Mild TBI can occur to civilians from falls or car crashes and to military personnel from explosions which send shock waves through the brain. The microscopic damage to the brain that accompanies mild TBI is not visible on CT scans and standard MRIs. Because of this people with mild TBI are often dismissed as fakers, exaggerators or people with psychological problems rather than accepted as people with organic brain injury.

However, a special variety of MRI called DTI (water diffusion tensor imaging) can show microscopic brain damage by tracking leaks of water in the white matter tracts of the brain. Recently neurosurgeon Richard Bucholz, M.D. at St. Louis University Medical School became interested in what DTI would show in the brains of U.S. soldiers subjected to blast injuries years ago. On December 10, 2013 he reported to colleagues at the annual meeting of the Radiological Society of North America that DTI shows holes are still present in their brains from blast injuries. These soldier were still reporting problems with attention, memory, and mood. If you are still suffering from cognitive and/or mood problems years after a mild TBI and you have access to MRI using diffusion tensor imaging, you and your doctor may wish to consider using that type of scan, especially if you are being denied benefits for your injury.

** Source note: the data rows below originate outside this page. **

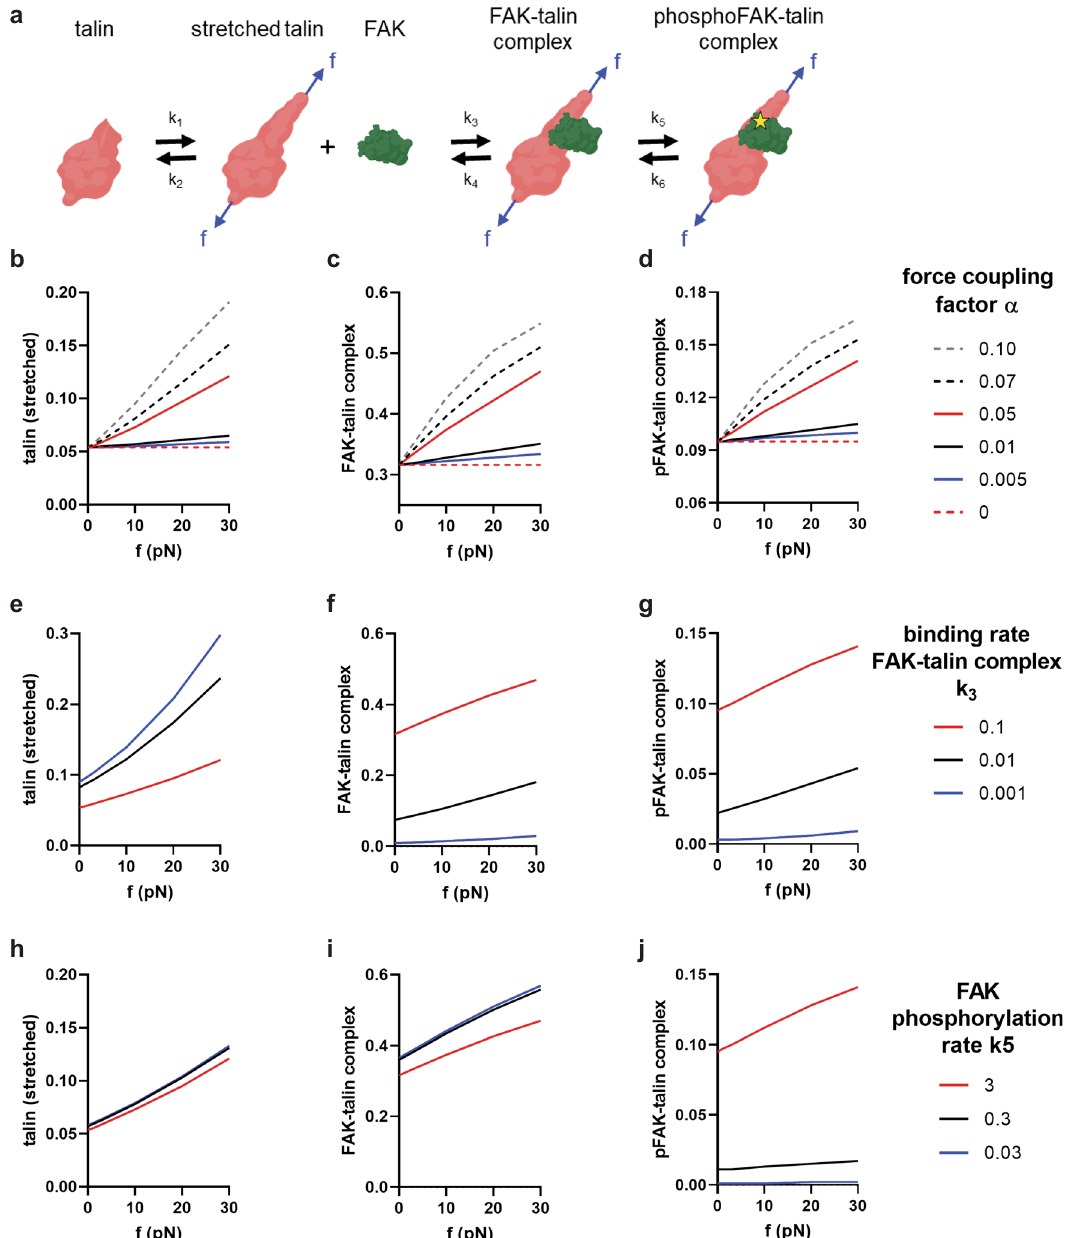
Fig. 6 Kinetic model of talin-FAK interactions under force. a Schematic of FAK-talin interactions showing unstretched ( T ) and stretched talin ( T st ), free FAK ( F ), FAK-talin complex ( FT st ), and phosphorylated FAK-talin complex ( pFT st ). Governing equations and parameters used in the kinetic model are listed in Supplementary Materials. b – d Solutions for a relative number of ( b ) stretched talin, ( c ) FAK-talin complexes, and ( d ) phosphorylated FAK-talin complexes as a function of applied force (f) for different values of the force coupling factor ( α ). e – g Solutions for a relative number of ( e ) stretched talin, ( f ) FAK-talin complexes, and ( g ) phosphorylated FAK-talin complexes as a function of applied force (f) for different values of the forward binding rate constant for FAK-talin complex ( k 3 ). h – j Solutions for a relative number of ( h ) stretched talin, ( i ) FAK-talin complexes, and ( j ) phosphorylated FAK-talin complexes as a function of applied force (f) for different values of the FAK phosphorylation rate constant ( k 5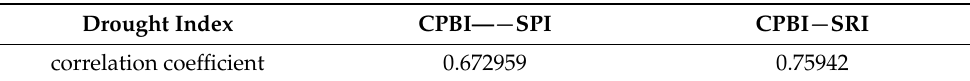
Table 7. Statistical tables of Pearson correlation coefficients for the three drought indices at Huaxian station.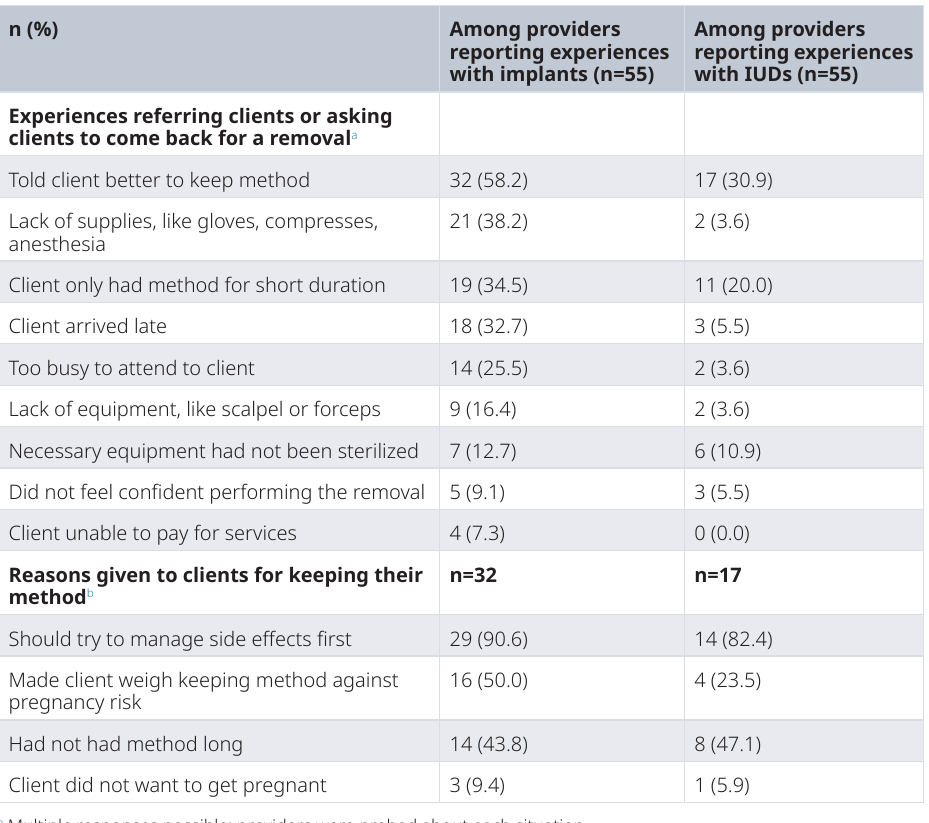
Table 3. Experiences referring or asking clients to come back for removals among all providers, by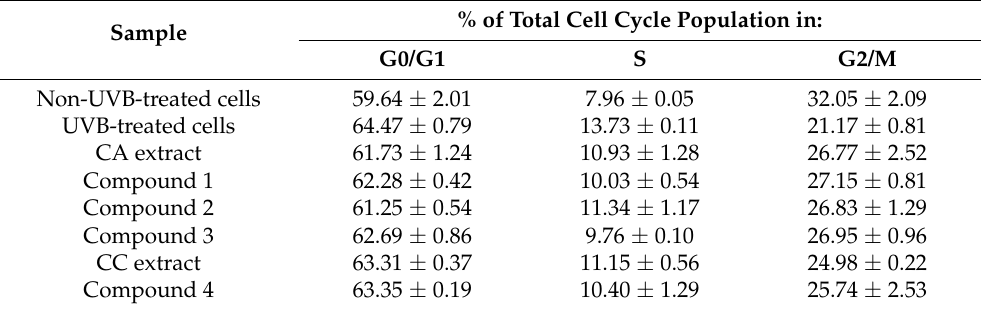
Table 3. Cell cycle distribution of the CA and CC extracts and isolated compounds 1 – 4 treated HaCaT cells at 24 h after the tenth UVB exposure (100 mJ/cm 2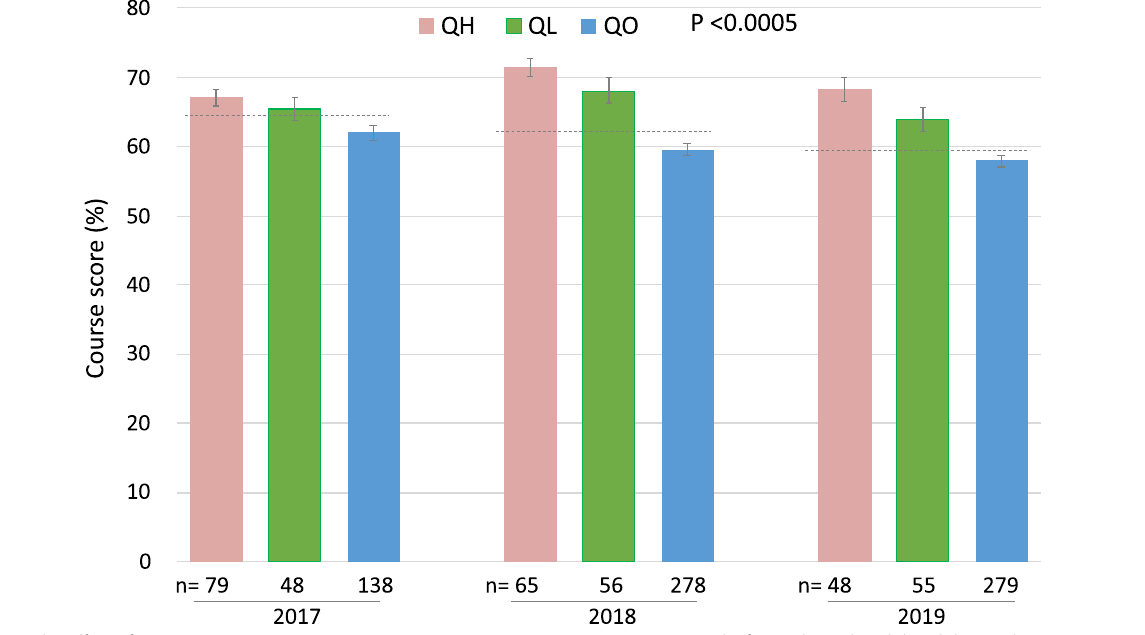
Fig. 3 The effect of quecture engagement on course scores over 3 years. Average course results for students that did or did not submit quecture questions are shown for each of three consecutive yearly course iterations. For each year the class course average is indicated by a broken line (64.2% in 2017, 62.4% in 2018 and 59.5% in 2019). Standard error of the mean is shown for each sub-group. QH high quecture engagers, QL low quecture engagers, Q0 students that did not engage with quectures. Both high and low quecture engagers have significantly higher scores than those who did not submit a quecture question (Tukey P < 0.05 for QH vs Q0 and QL vs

Doctor examining a brain CT scan

New MRI Technique Shows Holes in Brain Membranes After Concussion

Up until now it has not been possible to visualize the effects of mild TBI on an MRI scan because standard MRI only picks up significant damage to brain tissue. However a new technique using MRI following injection of dye can demonstrate tiny holes in the meninges caused by a concussion, because the dye leaks through the holes. The meninges are the three thin membranes which snugly wrap the outside of the brain. Their job is to hold the brain in place, cushion the brain from minor shock, and keep out harmful molecules. The meninges contain an intricate set of blood vessels and nerves. It was established long ago that concussion can cause severe, post-traumatic headache by dilating blood vessels in the meninges and stretching the nerves that wrap around those vessels.

The new technique was developed by an ingenuous senior at Stanford University named Theo Roth who is majoring in biology. His work with humans (which was published online in the Journal Nature on December 8, 2013) derived from years of experimentation with mice in which Roth used a surgically implanted micro-camera to record the effects of concussion on mice brains in real time. Roth’s work was sponsored and made possible by Dorian McGavern’s lab at the National Institute of Neurological Disorders and Stroke (NINDS). Roth explains that when a concussion causes holes in the meninges it has damaged meningeal cells which leak internal substances (in particular something called reactive oxygen species) that are toxic to cells in the underlying brain tissue.

In the article in Nature Roth worked with co-scientist Lawrence Latour to examine 142 patients who have recently suffered a concussion but whose initial MRI scans had not revealed any physical damage to the brain tissue. Many of these patients were sent home from the hospital with the negative scans, but had since suffered headaches, memory loss or other hallmark symptoms of a mild brain injury. Latour injected the patients with a dye and conducted a follow-up MRI scan; in 49 percent of these patients, Latour saw the dye leaking through the meninges. This new technique is a true breakthrough for people suffering from mild TBI who are not believed by family, treating physicians or – in the case of litigation – by liability insurance companies and their defense lawyers.